GIVEN INFORMATION:
# # # #

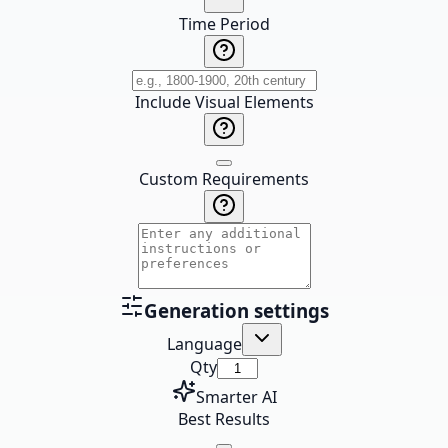
Time Period
Include Visual Elements
Custom Requirements
Generation settings
Language
Qty
Smarter AI
Best Results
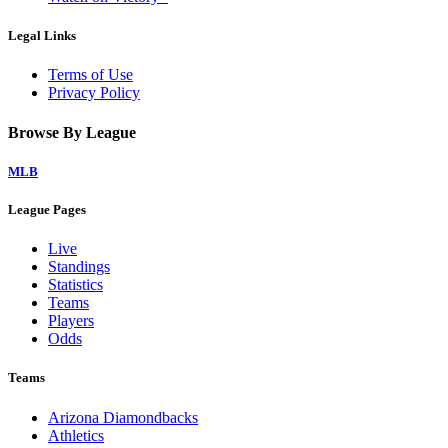
Legal Links
Terms of Use
Privacy Policy
Browse By League
MLB
League Pages
Live
Standings
Statistics
Teams
Players
Odds
Teams
Arizona Diamondbacks
Athletics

# # # #

EXERCISE REQUIREMENTS:
Inclusive range, exact copy: the line containing "Custom Requirements" through the last line of the listing. Print nothing else, and no pictures.

OUTPUT OF THE TASK:
Custom Requirements
Generation settings
Language
Qty
Smarter AI
Best Results
Legal Links
Terms of Use
Privacy Policy
Browse By League
MLB
League Pages
Live
Standings
Statistics
Teams
Players
Odds
Teams
Arizona Diamondbacks
Athletics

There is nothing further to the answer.